Posted: November 25, 2016

Threat Metric

Threat Level: 8/10
Infected PCs: 9
First Seen: November 28, 2016
Last Seen: April 3, 2020
OS(es) Affected: Windows

The Runsomewere Ransomware is a Trojan using code borrowed from the open source Hidden Tear and EDA2 projects. Its central features include hijacking your desktop with movie imagery, encrypting your files, and generating messages for ransom payments. Paying these illicit fees may not recover your data, and malware researchers most usually encourage restoring it through backups, along with stopping the Runsomewere Ransomware with any preferred anti-malware products.

A Familiar Face in File-Encrypting Attacks

Television and cinema are popular wellsprings of branding for con artists to graft onto their threat campaigns. One of the most notorious attempt at such brand embellishment is the abuse of the 'Saw' movie's puppet mascot for delivering extortion messages in the Jigsaw Ransomware campaign. After months, malware experts now see a new threat using the same type of imagery: the Runsomewere Ransomware.

Both of these threats share their core traits of using file-encrypting attacks to create a possible money-extorting scenario on your PC. The Runsomewere Ransomware has a confirmed family basing itself on Hidden Tear and EDA2 and continues using the project's traditional, AES-based encryption method. The encryption process may or may not include an additional feature for modifying the file name, such as by creating a new extension, although such changes are cosmetic in nature strictly. Either way, the encrypted content can't open or be read until after a specialized decryptor decodes it.

The Runsomewere Ransomware completes its payload by resetting the Windows desktop image to its provided 'Jigsaw' picture, with the apparent intent of scaring the victim into paying its ransom.

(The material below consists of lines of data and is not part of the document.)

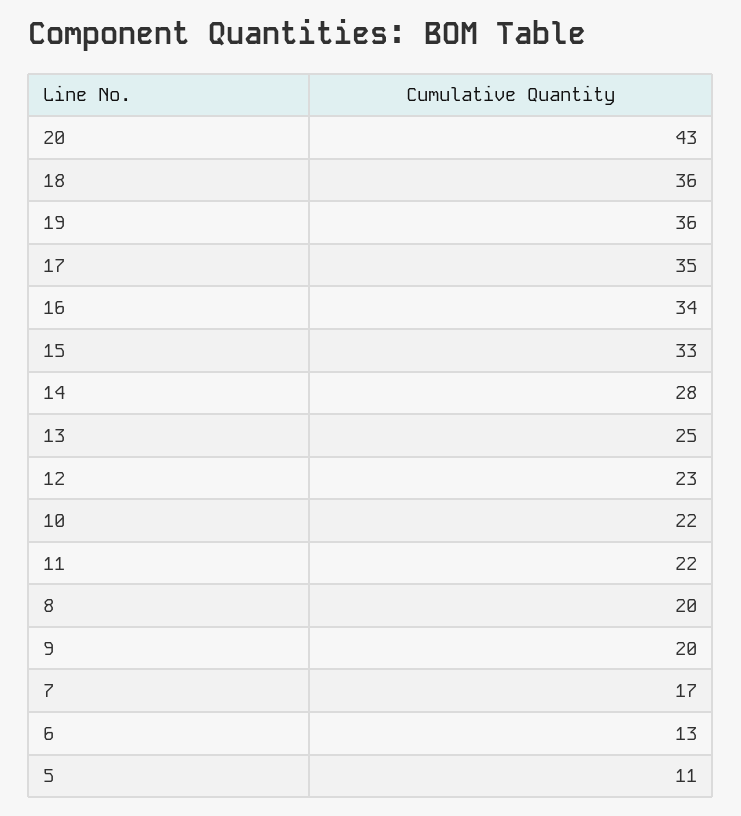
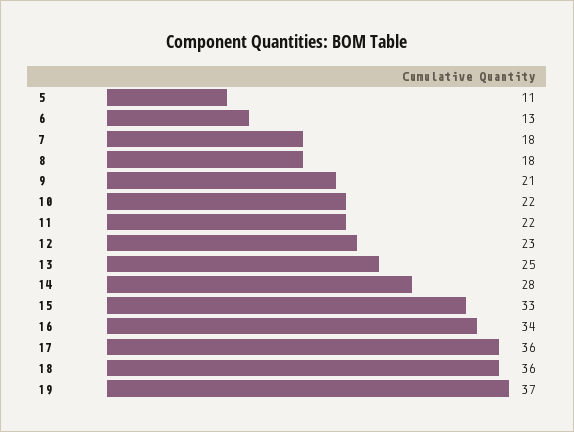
  {
-   "20": 43,
    "18": 36,
-   "19": 36,
+   "19": 37,
-   "17": 35,
+   "17": 36,
    "16": 34,
    "15": 33,
    "14": 28,
    "13": 25,
    "12": 23,
    "10": 22,
    "11": 22,
-   "8": 20,
+   "8": 18,
-   "9": 20,
+   "9": 21,
-   "7": 17,
+   "7": 18,
    "6": 13,
    "5": 11
  }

Malware experts haven't acquired enough samples to determine patterns in the extortion payment side of the Runsomewere Ransomware's campaign, but most threats of its category prefer Bitcoin transactions starting at over a hundred USD.

Helping Your Hard Drive Escape an Information Death Trap

The Runsomewere Ransomware is showing none of the additional proclivities that made the first Jigsaw Ransomware so infamous currently, such as deleting your files periodically (in addition to any encryption). Despite being a lesser threat, by comparison, the Runsomewere Ransomware does represent potentially irrecoverable file damage that can destroy documents, pictures, spreadsheets, and other media that it finds on any local, network-mapped or removable drives. Observing a proper backup strategy is highly effective at limiting digital ransom attempts like the Runsomewere Ransomware's payload.

While malware researchers have yet to confirm the Runsomewere Ransomware's infection methods, most file-encrypting Trojans prefer dissemination via e-mail campaigns. In other instances, threat actors may install the Runsomewere Ransomware by hacking weakly password-protected RDP accounts or using exploit kits that they insert onto hostile websites. Active anti-malware protection can detect most of these vulnerabilities and remove the Runsomewere Ransomware before any irrecoverable harm occurs.

The Runsomewere Ransomware is hiding its attacks behind an old mask, but equally well-aged anti-malware and PC security strategies are just as valid as always for keeping this threat under control.